Supplier power in home furniture and products market is rather low. This is because the competition in this segment is high. Thus, many suppliers only focus on developing and selling products and materials to home furniture companies.

Suppliers of home furniture and products work hard to keep a good relationship with their business buyers. This allows them to learn more about the specific demands and needs of final customers. This enables them to increase their sales and profit margin as their offerings meet the demand of the market. IKEA’ suppliers only sell it materials from sustainable resources.

Buyer Power

Buyer power is high. This is because customers tend to switch home furniture brands and turn to buy home products from other providers that give them a better deal. This is partly because of the recession which reduces the buying confidence and power of customers.

Branding is a good strategy for home furniture and products to create a differentiation. However, this only works with some customers. This is because many people are price-sensitive. These people do not care about the brand of their furniture. This is because it is not something that can effectively show off their social class (Mintel, 2008).

Competitive Rivalry

Competitive rivalry of home furniture and products industry is high. The market is rather fragmented. There are many players in the market. They attempt to create a differentiation point by using various marketing strategies. Some use a low pricing strategy to attract customers, while some firms focus on branding.

The competition in home furniture and products is aggressive. Thus, a differentiation point is necessary. IKEA creates a differentiation point by developing an image of soft-approach home furniture and products provider. This also reflects in its product lines. Other than selling hard approach home products like textiles and beds, but also markets soft baby toys and pillowcase.

To attract customers, many home furniture and products retailers like Argos and DFS offer a good repayment scheme to suit financial circumstance of individual customers.

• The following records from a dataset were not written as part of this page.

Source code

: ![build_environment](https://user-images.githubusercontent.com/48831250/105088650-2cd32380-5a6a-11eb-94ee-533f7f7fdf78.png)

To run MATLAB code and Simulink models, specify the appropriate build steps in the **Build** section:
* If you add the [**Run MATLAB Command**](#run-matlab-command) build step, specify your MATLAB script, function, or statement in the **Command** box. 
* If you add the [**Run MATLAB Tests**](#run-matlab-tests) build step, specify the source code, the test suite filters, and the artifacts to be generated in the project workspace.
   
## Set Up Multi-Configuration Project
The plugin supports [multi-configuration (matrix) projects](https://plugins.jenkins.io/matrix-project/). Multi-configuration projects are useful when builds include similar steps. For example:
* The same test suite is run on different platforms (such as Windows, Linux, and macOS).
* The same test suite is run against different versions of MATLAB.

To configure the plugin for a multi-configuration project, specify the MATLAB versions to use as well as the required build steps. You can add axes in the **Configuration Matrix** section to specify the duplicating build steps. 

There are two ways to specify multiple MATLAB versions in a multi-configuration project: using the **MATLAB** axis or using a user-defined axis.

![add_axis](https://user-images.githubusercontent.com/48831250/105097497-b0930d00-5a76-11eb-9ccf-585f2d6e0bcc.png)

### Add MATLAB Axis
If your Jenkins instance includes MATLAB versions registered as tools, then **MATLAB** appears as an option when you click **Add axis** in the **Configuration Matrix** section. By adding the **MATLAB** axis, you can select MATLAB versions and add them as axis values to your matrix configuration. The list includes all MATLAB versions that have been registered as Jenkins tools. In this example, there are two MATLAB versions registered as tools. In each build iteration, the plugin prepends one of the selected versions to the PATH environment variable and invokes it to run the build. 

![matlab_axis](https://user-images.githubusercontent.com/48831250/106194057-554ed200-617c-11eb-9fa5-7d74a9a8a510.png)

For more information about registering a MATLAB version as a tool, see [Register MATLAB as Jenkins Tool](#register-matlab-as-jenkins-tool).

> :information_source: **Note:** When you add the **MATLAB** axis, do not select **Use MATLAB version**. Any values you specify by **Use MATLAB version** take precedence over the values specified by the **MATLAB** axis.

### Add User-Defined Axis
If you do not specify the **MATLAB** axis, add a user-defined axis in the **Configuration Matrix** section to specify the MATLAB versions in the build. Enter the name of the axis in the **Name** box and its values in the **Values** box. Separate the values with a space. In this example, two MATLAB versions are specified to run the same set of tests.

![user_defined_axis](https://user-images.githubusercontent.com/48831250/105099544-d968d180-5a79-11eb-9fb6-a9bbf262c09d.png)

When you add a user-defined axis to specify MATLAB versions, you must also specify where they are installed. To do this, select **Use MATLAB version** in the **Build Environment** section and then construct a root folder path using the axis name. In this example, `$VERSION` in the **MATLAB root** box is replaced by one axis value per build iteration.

It can be concluded that the competition in home furniture and products industry is very aggressive. Also, many external marketing environment factors have an impact on the profit margin and competitive position of IKEA. Of all external market environment factors, economy has a great impact on its profit earning ability. This is because the current economic condition does not only have an impact on a sale volume, but also the buying confidence of customers. At the same time, the development of external marketing environment factors does represent some good business opportunities for IKEA.